A plain-English explainer of the boundaries people ask about most. This page defines the lines — it does not tell you what to do at them. Every answer here is general information, and every real decision belongs with a licensed professional in your jurisdiction.
Information vs. advice — the UPL line
General information explains how something usually works for everyone. Advice applies the rules to your specific facts and tells you what to do. Only a licensed attorney may give legal advice; offering it without a license is the unauthorized practice of law (UPL). The same shape applies in tax (CPAs and tax attorneys) and investments (registered advisers). Educational content like this stays on the information side of the line and hands you off to the right licensed professional for the advice side.
Reg D 506(b) vs. 506(c)
Both are exemptions under the SEC’s Regulation D that let private offerings raise capital without a full public registration:
- 506(b) — no general solicitation; typically used with investors the issuer already has a relationship with; can include a limited number of non-accredited investors.
- 506(c) — general solicitation is permitted, but all investors must be accredited, and the issuer must take reasonable steps to verify accredited status.
Which path fits a given raise is a legal question for securities counsel — and rules change, so confirm the current requirements.
What is an accredited investor?
Under SEC Rule 501, an accredited investor is generally a person meeting certain income or net-worth thresholds, or holding certain professional certifications, or an entity meeting defined criteria. The exact thresholds and categories are updated over time, so always check the current SEC definition with a licensed professional rather than relying on a number you saw online.
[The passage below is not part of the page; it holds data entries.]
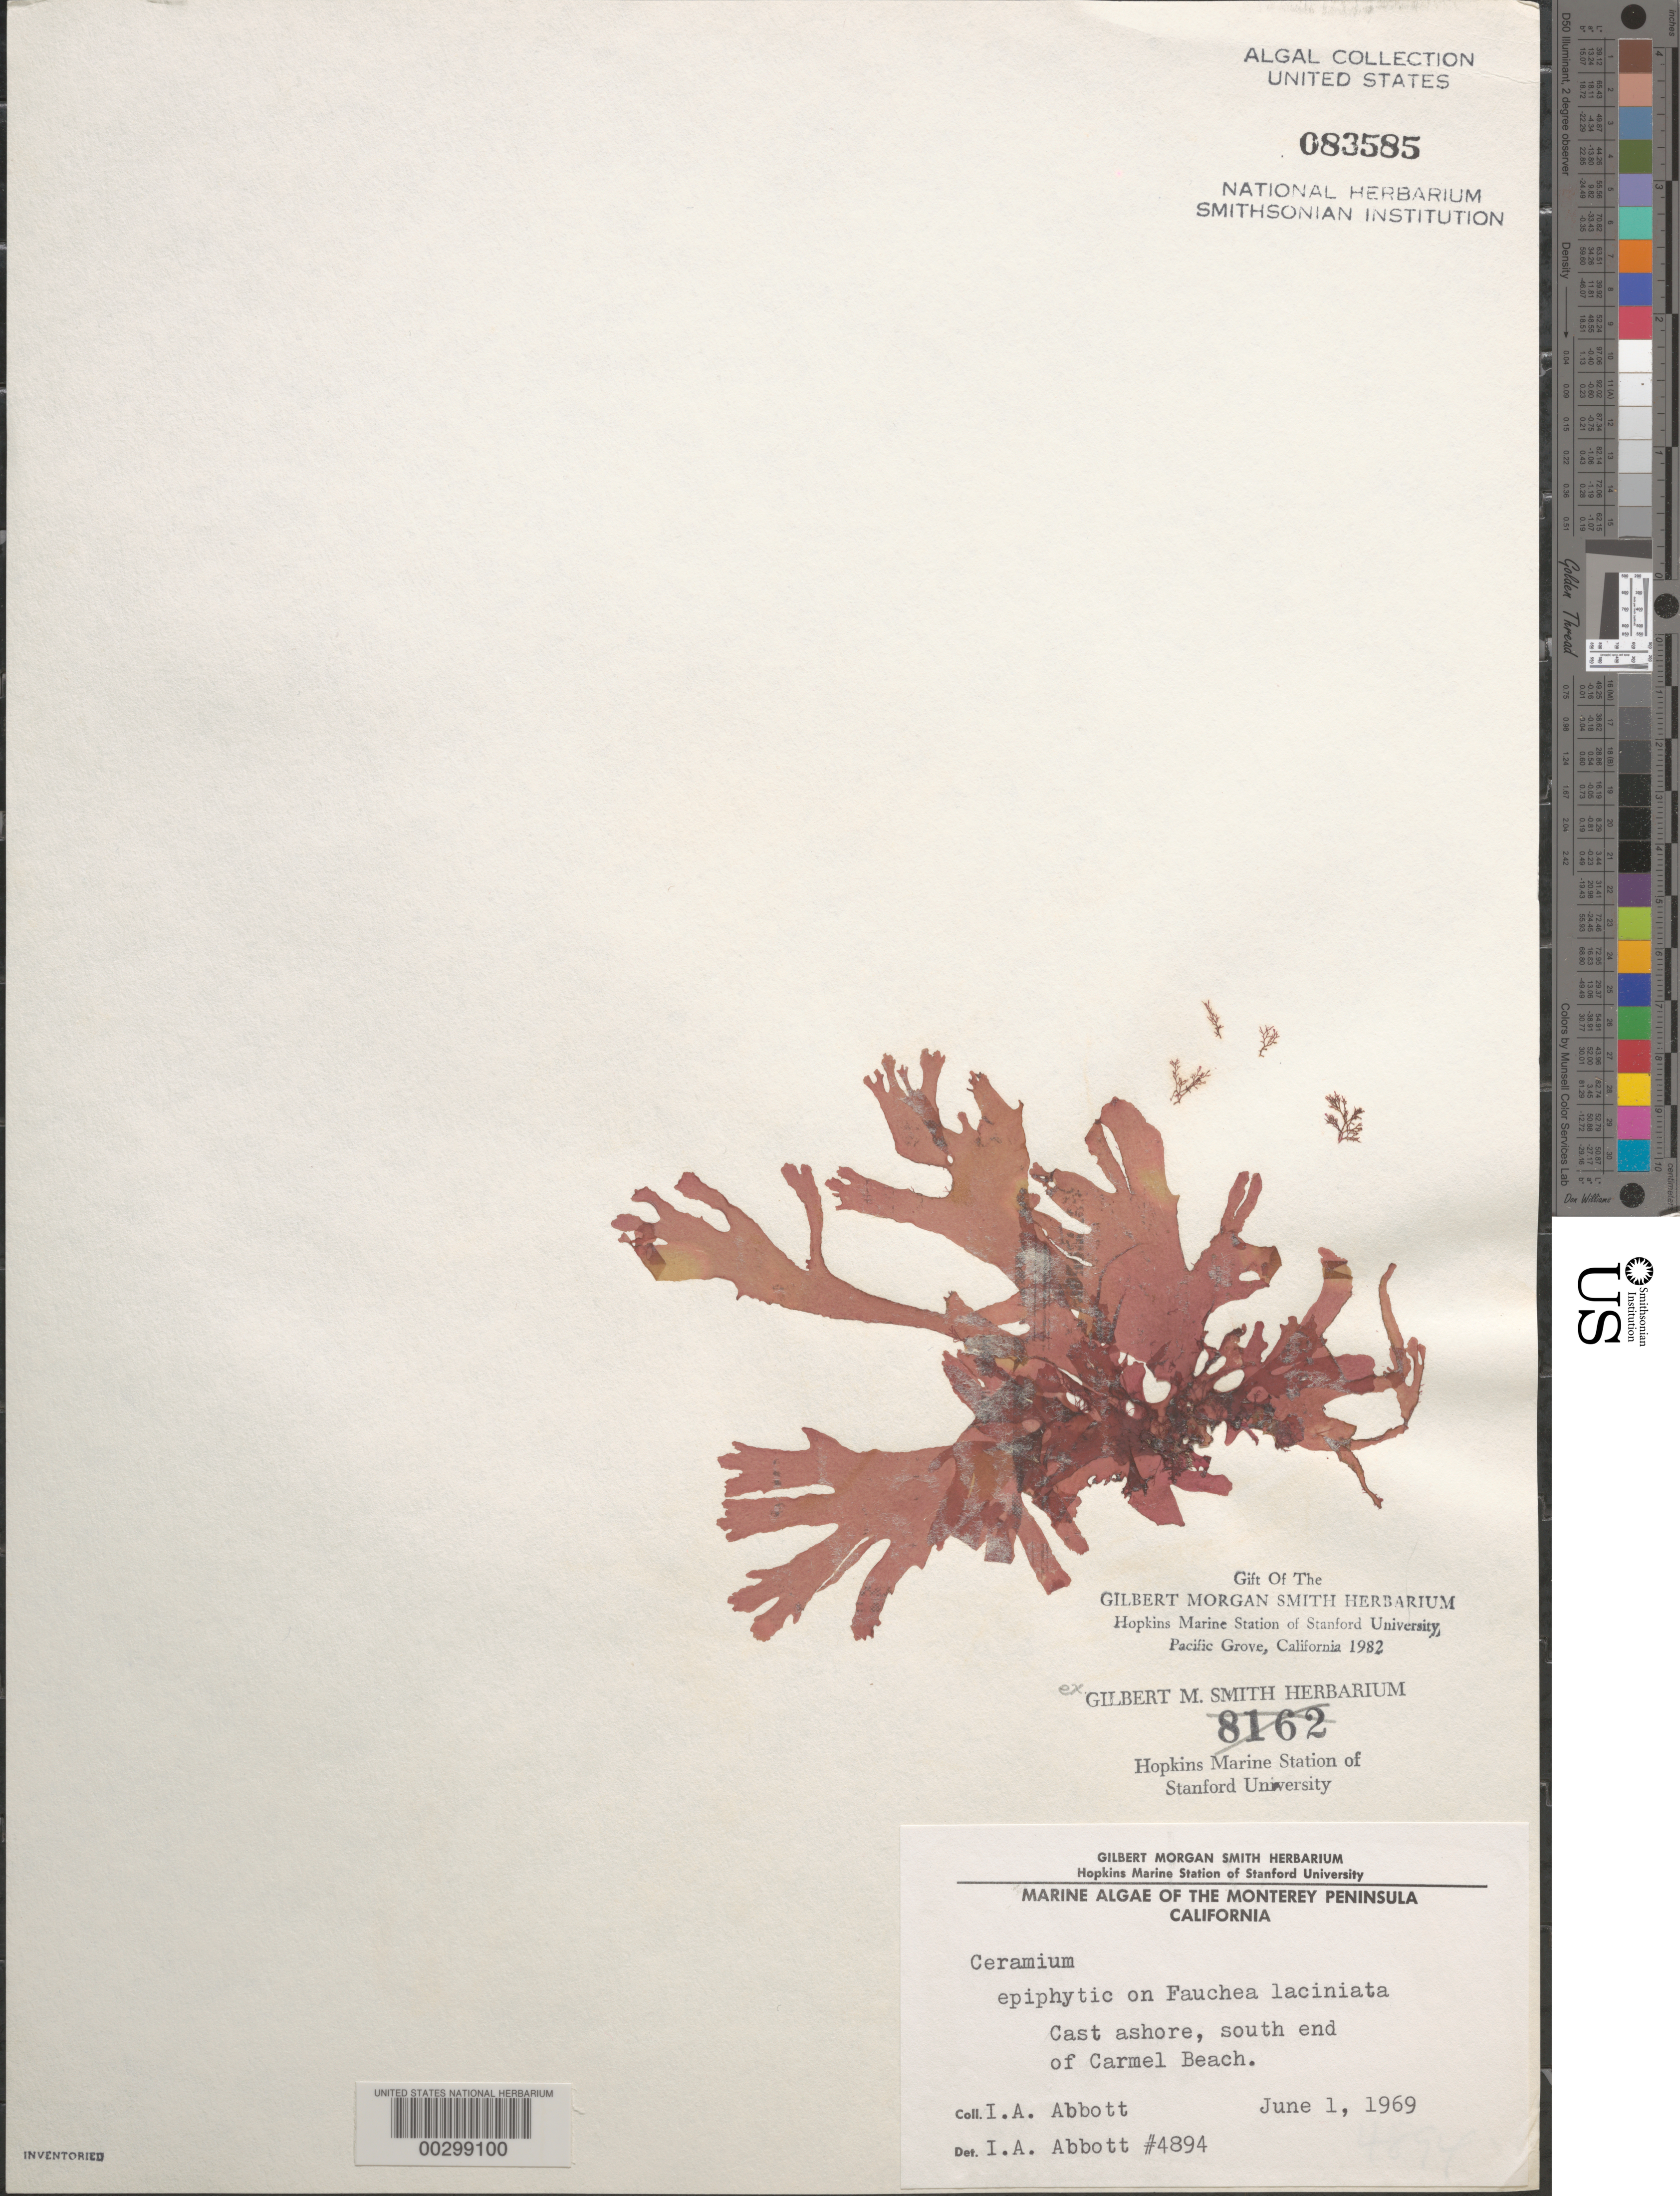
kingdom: Plantae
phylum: Rhodophyta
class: Florideophyceae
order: Ceramiales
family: Ceramiaceae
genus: Ceramium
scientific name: Ceramium sp.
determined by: Abbott, Isabella A.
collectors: I. A. Abbott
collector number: IAA 4894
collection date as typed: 01 Jun 1969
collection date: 1969-06-01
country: United States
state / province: California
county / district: Monterey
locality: Carmel Beach, south end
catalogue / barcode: US 83585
Finder vs. broker — the transaction-based-comp test
The bright line here is how someone is paid. A registered broker-dealer can be compensated based on whether a securities transaction closes. Being paid a success or finder’s fee tied to a securities transaction without registering can mean acting as an unregistered broker — which carries serious consequences. This is exactly why responsible operators state plainly that they do not solicit investors and take no transaction-based or finder compensation. The precise boundary is fact-specific; confirm it with counsel.
“Not tax advice” / Circular 230
Tax advice applies tax law to your specific situation and is the domain of licensed professionals — CPAs and tax attorneys — governed in part by IRS Circular 230. General education about how taxes commonly work is not tax advice and can’t be relied on for your filing. For your situation, consult a licensed tax professional.